**Source text:**

○ ○ ○ ○ ○

I made pretty clear in my review of Visions, early this year, that I didn’t exactly know how to take Grimes’ genre-mashing glitch-pop. Some sounds take a while to get under your skin, but after letting Grimes sink in, Visions wound up being one of my favorite albums of 2012. That being said, some tracks stand out more than others, and “Oblivion” is one of the strongest stand-alone offerings from Visions. Opening with a bubbly synth line, the track soon flowers into Grimes’ signature production flourishes, layering vocal tracks to construct a dreamy, sensual pool of sound. This aesthetic is deeply satisfying, but “Oblivion” doesn’t truly take off until around 2:22, when the sound cools down for a second to make room for a synth-run that heavily channels Radiohead, roaring in the most gentle, yet obtrusive manner. As Claire Boucher swoons “See you on a dark night,” samples and synths circle that single, repeated groove, until fading into silence. “Oblivion” is artful and dark, while still remaining timely and fun. I can’t imagine what Grimes might come up with once she graduates from GarageBand. – A.T. Bossenger

1. Frank Ocean – “Pyramids” (Def Jam)

○ ○ ○ ○ ○

**Dataset records:**

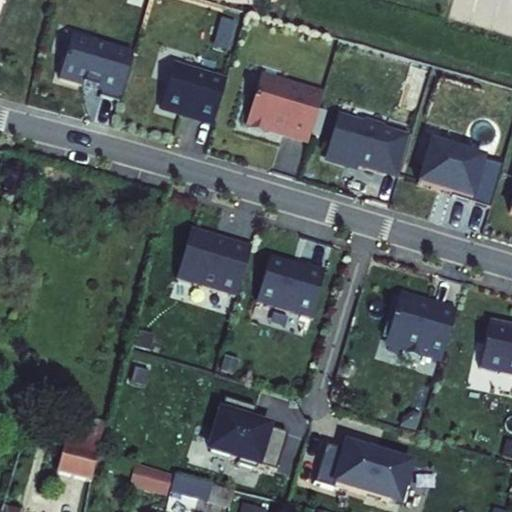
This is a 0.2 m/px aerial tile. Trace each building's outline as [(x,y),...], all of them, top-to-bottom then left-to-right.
[(132,57),(71,38),(59,80),(101,92),(100,98),(118,104),(132,57)] [(225,83),(172,68),(159,110),(212,126),(225,83)] [(278,88),(258,82),(246,123),(250,123),(248,131),(265,136),(267,129),(283,133),(282,137),(308,145),(320,101),(302,96),(303,91),(279,84),(278,88)] [(363,127),(337,119),(325,158),(357,167),(357,169),(385,177),(387,171),(399,175),(409,141),(382,132),(384,130),(365,124),(363,127)] [(502,171),(428,149),(416,190),(450,199),(450,203),(488,215),(502,171)] [(217,240),(190,233),(176,280),(236,299),(250,252),(227,245),(225,247),(216,244),(217,240)] [(303,272),(269,262),(256,304),(310,321),(323,274),(303,268),(303,272)] [(442,358),(455,314),(439,308),(437,314),(397,303),(386,342),(407,347),(405,354),(420,358),(422,352),(442,358)] [(511,329),(488,325),(478,370),(511,377),(511,329)] [(286,435),(267,429),(266,432),(249,427),(254,410),(223,401),(207,453),(237,461),(236,466),(255,472),(256,467),(275,473),(286,435)] [(21,425),(0,417),(0,431),(17,437),(21,425)] [(101,438),(104,425),(88,421),(85,434),(101,438)] [(94,469),(96,457),(101,438),(85,434),(69,430),(56,476),(91,484),(94,469)] [(343,452),(325,447),(314,486),(333,491),(334,487),(399,507),(403,490),(407,491),(413,472),(393,467),(394,461),(376,455),(374,461),(363,457),(364,455),(344,449),(343,452)] [(94,469),(130,478),(132,467),(96,457),(94,469)] [(130,478),(129,488),(145,492),(150,472),(132,467),(130,478)] [(145,492),(164,497),(169,476),(150,472),(145,492)] [(170,494),(197,501),(198,496),(209,498),(211,488),(174,478),(170,494)] [(197,501),(229,508),(232,493),(211,488),(209,498),(198,496),(197,501)]
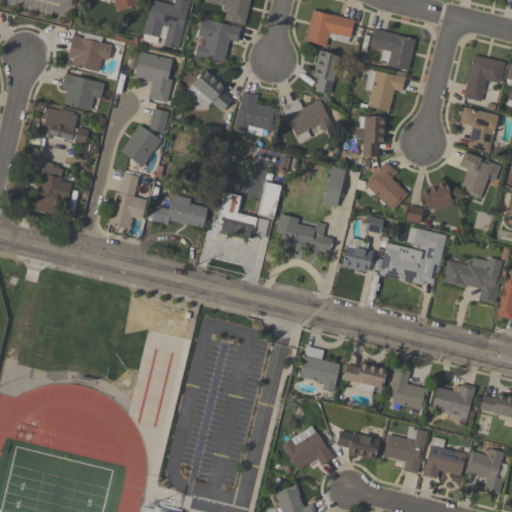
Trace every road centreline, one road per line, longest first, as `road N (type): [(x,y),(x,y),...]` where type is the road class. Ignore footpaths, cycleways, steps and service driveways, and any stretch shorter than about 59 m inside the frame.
road 1 (residential): [(0,231),(511,357)]
road 2 (residential): [(82,253),(114,127),(126,110)]
road 3 (residential): [(422,146),(454,17)]
road 4 (residential): [(383,0),(511,30)]
road 5 (residential): [(0,178),(26,58)]
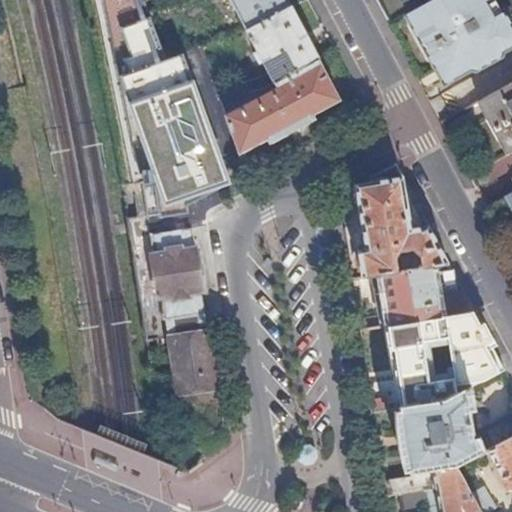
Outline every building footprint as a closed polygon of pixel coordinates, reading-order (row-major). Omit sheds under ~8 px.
[(285,0),(231,0),(247,31),(290,9),(285,0)] [(454,78),(446,82),(447,84),(511,47),(511,29),(503,14),(495,18),(484,0),(432,0),(408,14),(409,16),(419,10),(424,20),(415,26),(438,69),(446,64),(454,78)] [(260,66),(265,65),(275,84),(318,62),(290,9),(247,31),(251,39),(250,40),(252,44),(254,43),(258,51),(254,53),(260,66)] [(275,84),(278,89),(225,118),(238,156),(267,141),(269,145),(315,121),(313,117),(340,102),(318,62),(275,84)] [(509,153),(511,151),(511,82),(480,101),(509,153)] [(366,248),(358,249),(363,277),(383,274),(450,263),(397,163),(371,177),(372,182),(356,184),(366,248)] [(511,192),(487,206),(499,229),(511,221),(511,192)] [(191,230),(150,236),(163,320),(204,313),(201,293),(203,293),(196,250),(194,251),(191,230)] [(450,263),(383,274),(392,325),(440,317),(434,273),(449,270),(451,267),(450,263)] [(465,293),(445,296),(447,316),(475,311),(465,293)] [(505,369),(475,311),(447,316),(440,317),(392,325),(389,326),(401,407),(446,400),(472,386),(505,369)] [(166,338),(168,338),(168,339),(207,333),(204,313),(163,320),(166,338)] [(207,333),(168,339),(177,396),(218,390),(208,333),(207,333)] [(446,400),(401,407),(411,474),(456,466),(478,455),(470,394),(473,394),(472,386),(446,400)] [(511,491),(511,437),(488,450),(508,487),(511,491)] [(425,490),(436,489),(440,511),(481,511),(470,492),(456,466),(411,474),(384,478),(388,496),(401,494),(405,494),(407,507),(427,504),(425,490)] [(483,485),(470,492),(481,511),(486,511),(495,508),(483,485)] [(425,490),(427,504),(428,511),(440,511),(436,489),(425,490)]
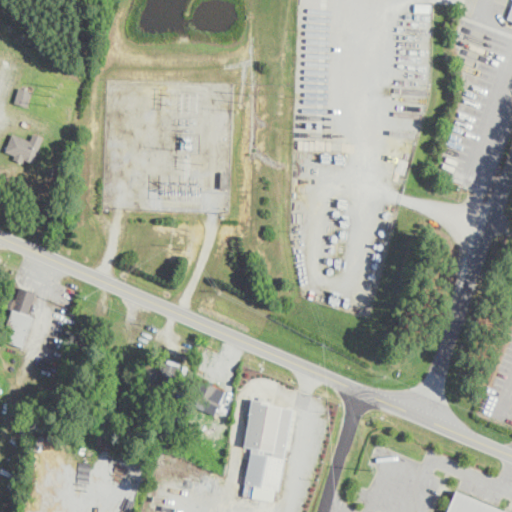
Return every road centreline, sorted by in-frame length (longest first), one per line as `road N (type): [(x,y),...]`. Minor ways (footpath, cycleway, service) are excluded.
road 1 (tertiary): [(511,455),(0,237)]
road 2 (residential): [(322,511),(362,389)]
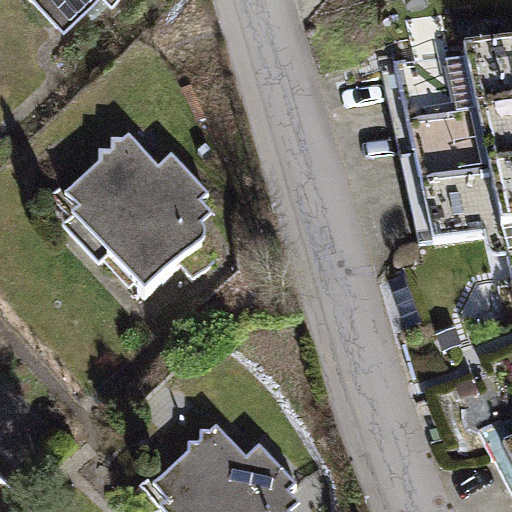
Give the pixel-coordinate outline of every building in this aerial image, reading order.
[(45,0),(65,21),(87,0),(109,0),(113,3),(116,0),(45,0)] [(511,47),(465,58),(478,117),(511,109),(511,47)] [(465,58),(397,72),(416,160),(484,145),(478,117),(465,58)] [(511,109),(478,117),(484,145),(490,174),(511,169),(511,109)] [(101,168),(67,201),(117,254),(109,261),(146,301),(180,268),(194,282),(215,262),(204,247),(206,244),(207,237),(205,230),(192,216),(210,200),(172,160),(159,172),(130,141),(124,147),(114,146),(114,156),(112,159),(101,159),(101,168)] [(484,145),(416,160),(434,247),(503,233),(490,174),(484,145)] [(511,169),(490,174),(503,233),(511,276),(511,169)] [(0,443),(44,403),(4,361),(0,365),(0,443)] [(44,403),(0,443),(0,479),(22,503),(84,444),(44,403)] [(190,458),(155,491),(174,511),(285,511),(280,506),(298,490),(260,450),(247,463),(218,432),(213,437),(201,437),(202,447),(199,449),(189,449),(190,458)]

○ ○ ○ ○ ○

**Aim:**
According to the review of "Oblivion," at about what time in the track does the song truly take off?

**Correct result:**
Around 2:22.